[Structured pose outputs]
════════

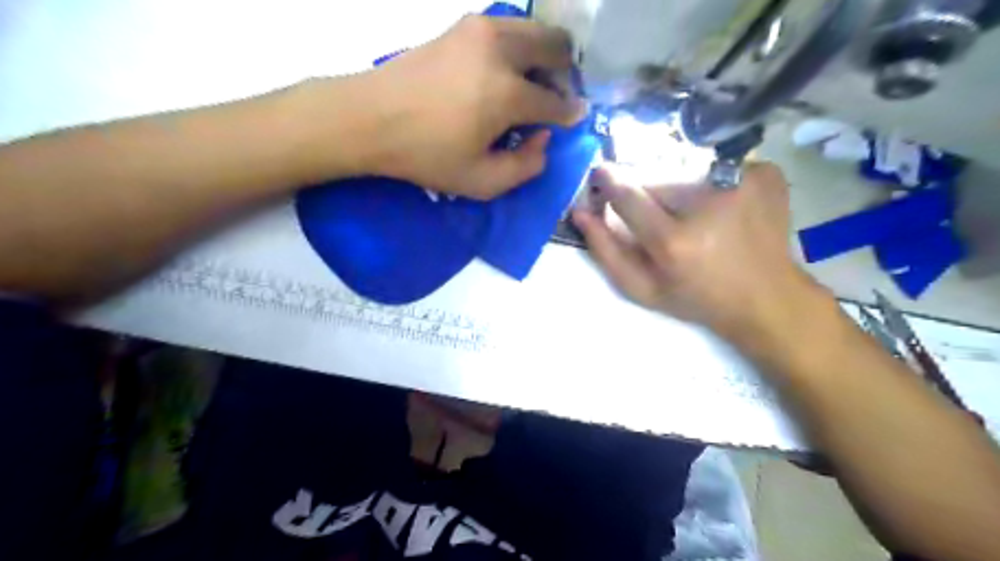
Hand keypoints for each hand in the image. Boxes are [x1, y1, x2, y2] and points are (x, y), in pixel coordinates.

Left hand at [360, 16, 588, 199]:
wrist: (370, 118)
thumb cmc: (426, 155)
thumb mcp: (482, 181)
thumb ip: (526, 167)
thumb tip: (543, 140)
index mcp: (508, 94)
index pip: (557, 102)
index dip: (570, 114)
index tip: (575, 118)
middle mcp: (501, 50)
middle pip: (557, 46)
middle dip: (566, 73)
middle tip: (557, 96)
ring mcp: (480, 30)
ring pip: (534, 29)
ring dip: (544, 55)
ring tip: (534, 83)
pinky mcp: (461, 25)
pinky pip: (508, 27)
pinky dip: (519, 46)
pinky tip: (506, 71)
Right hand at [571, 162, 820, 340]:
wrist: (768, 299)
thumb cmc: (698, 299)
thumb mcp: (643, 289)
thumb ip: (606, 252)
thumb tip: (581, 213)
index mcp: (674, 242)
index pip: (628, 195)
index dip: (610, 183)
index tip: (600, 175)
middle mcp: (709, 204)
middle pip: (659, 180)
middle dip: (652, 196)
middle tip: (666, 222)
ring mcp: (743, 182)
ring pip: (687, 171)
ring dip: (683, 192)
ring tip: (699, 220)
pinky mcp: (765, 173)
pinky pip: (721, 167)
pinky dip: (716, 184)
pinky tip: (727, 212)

════════

* [How to complete this task] A verbatim copy of every record above is required, with all pictures omitted.

* [Answer to this task]
Hand keypoints for each hand in the image. Boxes are [x1, y1, x2, y2] and points are (x, y), in pixel coordinates.

Left hand at [360, 16, 588, 199]:
wrist: (370, 118)
thumb cmc: (426, 155)
thumb mcp: (482, 181)
thumb ip: (526, 167)
thumb tip: (543, 140)
index mcp: (508, 94)
index pip: (557, 102)
index dip: (570, 114)
index tip: (575, 118)
middle mcp: (501, 50)
middle pip: (557, 46)
middle dip: (566, 73)
middle tip: (557, 96)
ring mcp: (480, 30)
ring pip: (534, 29)
ring dip: (544, 55)
ring tip: (534, 83)
pinky mcp: (461, 25)
pinky pip: (508, 27)
pinky dip: (519, 46)
pinky tip: (506, 71)
Right hand at [571, 162, 820, 340]:
wrist: (768, 299)
thumb cmc: (698, 299)
thumb mcp: (643, 289)
thumb ip: (606, 252)
thumb tip: (581, 213)
index mcp: (674, 242)
index pip: (628, 195)
index dip: (610, 183)
index tip: (600, 175)
middle mcp: (709, 204)
middle pip: (659, 180)
middle dip: (652, 196)
middle tip: (666, 222)
ring mcp: (743, 182)
ring pip: (687, 171)
ring dip: (683, 192)
ring tip: (699, 220)
pinky mcp: (765, 173)
pinky pip: (721, 167)
pinky dip: (716, 184)
pinky tip: (727, 212)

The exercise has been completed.